DM implementation feedback: implementability for tables w/o primary key from Richard Cyganiak on 2012-04-22 (public-rdb2rdf-wg@w3.org from April 2012)

From: Richard Cyganiak <richard@cyganiak.de>
Date: Sun, 22 Apr 2012 23:37:14 +0100
To: W3C RDB2RDF <public-rdb2rdf-wg@w3.org>
Message-Id: <07AC62A3-2CAE-4363-BB05-A480AD8A8579@cyganiak.de>

For tables without primary key, the DM requires that a “fresh” blank node be allocated to each row.

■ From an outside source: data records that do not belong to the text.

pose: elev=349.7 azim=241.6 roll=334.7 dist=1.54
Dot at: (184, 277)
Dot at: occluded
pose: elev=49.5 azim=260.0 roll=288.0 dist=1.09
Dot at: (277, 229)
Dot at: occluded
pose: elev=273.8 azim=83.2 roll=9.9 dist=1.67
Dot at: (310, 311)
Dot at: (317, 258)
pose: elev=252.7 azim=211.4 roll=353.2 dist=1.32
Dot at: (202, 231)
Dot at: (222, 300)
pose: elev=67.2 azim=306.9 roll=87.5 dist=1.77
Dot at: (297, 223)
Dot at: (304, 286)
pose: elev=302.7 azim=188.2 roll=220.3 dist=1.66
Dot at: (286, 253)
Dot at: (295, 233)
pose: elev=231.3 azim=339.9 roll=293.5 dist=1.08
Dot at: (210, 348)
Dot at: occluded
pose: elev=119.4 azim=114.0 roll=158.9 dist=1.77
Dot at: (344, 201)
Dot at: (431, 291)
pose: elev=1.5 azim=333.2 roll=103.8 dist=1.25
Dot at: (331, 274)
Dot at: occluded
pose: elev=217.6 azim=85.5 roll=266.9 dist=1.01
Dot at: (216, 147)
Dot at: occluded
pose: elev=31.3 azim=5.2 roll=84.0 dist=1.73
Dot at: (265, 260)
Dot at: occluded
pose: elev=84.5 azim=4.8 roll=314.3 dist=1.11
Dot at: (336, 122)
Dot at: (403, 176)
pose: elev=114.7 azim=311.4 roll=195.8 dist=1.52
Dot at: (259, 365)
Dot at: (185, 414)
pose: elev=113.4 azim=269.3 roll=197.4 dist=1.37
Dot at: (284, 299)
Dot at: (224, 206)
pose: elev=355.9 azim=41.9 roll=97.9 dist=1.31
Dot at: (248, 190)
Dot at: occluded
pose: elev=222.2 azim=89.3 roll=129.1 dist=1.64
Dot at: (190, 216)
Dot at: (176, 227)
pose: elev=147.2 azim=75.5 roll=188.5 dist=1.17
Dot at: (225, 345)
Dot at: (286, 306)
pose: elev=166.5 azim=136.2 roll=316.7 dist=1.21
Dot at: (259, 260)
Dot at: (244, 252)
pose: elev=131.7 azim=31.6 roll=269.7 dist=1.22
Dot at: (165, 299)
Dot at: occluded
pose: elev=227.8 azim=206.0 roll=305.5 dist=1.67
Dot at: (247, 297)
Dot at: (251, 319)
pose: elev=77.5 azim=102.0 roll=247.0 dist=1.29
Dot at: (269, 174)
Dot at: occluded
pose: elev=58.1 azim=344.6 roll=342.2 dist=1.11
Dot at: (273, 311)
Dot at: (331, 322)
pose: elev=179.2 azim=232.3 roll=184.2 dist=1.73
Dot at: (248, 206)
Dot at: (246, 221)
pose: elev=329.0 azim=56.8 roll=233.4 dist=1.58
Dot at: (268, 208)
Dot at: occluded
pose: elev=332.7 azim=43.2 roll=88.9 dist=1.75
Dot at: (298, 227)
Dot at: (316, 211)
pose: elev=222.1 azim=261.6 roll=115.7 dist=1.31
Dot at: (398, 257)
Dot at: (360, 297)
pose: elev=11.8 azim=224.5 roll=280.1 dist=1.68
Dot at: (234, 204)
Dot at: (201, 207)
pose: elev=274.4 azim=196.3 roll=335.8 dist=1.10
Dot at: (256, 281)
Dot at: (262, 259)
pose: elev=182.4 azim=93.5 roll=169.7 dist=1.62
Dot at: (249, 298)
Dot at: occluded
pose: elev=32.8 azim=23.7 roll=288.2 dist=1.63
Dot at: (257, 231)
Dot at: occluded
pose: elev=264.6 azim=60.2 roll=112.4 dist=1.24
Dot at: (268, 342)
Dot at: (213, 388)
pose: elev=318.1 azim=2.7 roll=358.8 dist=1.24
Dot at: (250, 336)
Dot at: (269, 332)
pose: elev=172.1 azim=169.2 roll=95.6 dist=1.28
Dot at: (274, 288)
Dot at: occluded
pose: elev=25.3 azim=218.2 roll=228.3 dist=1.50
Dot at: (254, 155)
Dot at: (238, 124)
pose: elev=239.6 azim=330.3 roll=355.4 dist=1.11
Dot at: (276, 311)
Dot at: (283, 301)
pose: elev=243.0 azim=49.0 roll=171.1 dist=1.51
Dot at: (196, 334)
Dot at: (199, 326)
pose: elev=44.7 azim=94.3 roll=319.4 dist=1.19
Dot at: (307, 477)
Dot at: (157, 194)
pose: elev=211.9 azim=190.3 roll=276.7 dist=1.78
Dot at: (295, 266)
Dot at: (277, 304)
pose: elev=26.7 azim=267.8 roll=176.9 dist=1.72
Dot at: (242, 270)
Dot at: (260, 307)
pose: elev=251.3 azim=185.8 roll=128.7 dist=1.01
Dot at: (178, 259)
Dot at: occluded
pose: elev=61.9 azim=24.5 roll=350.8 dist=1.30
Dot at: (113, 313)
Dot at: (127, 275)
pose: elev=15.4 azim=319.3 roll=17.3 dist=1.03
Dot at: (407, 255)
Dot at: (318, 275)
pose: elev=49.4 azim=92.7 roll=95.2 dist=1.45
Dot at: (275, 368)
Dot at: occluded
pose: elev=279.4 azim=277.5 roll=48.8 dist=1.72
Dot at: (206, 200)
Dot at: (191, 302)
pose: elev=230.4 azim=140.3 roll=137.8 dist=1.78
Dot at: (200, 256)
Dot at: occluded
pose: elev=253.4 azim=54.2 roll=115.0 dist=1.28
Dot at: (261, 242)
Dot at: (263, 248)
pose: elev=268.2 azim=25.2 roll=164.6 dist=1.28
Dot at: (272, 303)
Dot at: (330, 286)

This behaviour is encoded in the “IOU” test case:
http://www.w3.org/2001/sw/rdb2rdf/test-cases/#DirectGraphTC0005

Implementing this is easy enough when dumping the direct graph into a file, but I believe it is impossible when we need to “hold onto” one of the blank nodes and retrieve additional information about it, e.g., in SPARQL-to-SQL rewriters or implementations of RDF APIs such as the Jena API on top of a DM'd database.

The case of concern is when the table has neither a PK nor a Unique Key, and the DB engine doesn't support some sort of internal unique row identifier such as Oracle's ROWID. Note that Core SQL 2008 doesn't require anything like ROWID (as far as I can tell), and many DB engines including MySQL, PostgreSQL, SQL Server and HSQLDB don't have a suitable equivalent.

(Most if not all of these databases have some equivalent to Oracle's ROWNUM, which looks somewhat promising for implementing this, but I cannot work out any way to actually do it.)

One immediate corollary of the specified behaviour is that the DM cannot be implemented in R2RML.

I propose that the requirement for a “fresh” blank node should be relaxed, and implementations that assign the same blank node to identically-valued rows should be considered conforming too. This would require a change to the DirectGraphTC0005 test case mentioned above – using the same blank node _:a instead of _:a and _:c should be acceptable.

(I wish all databases had ROWID!)

Best,
Richard

Received on Sunday, 22 April 2012 22:37:48 UTC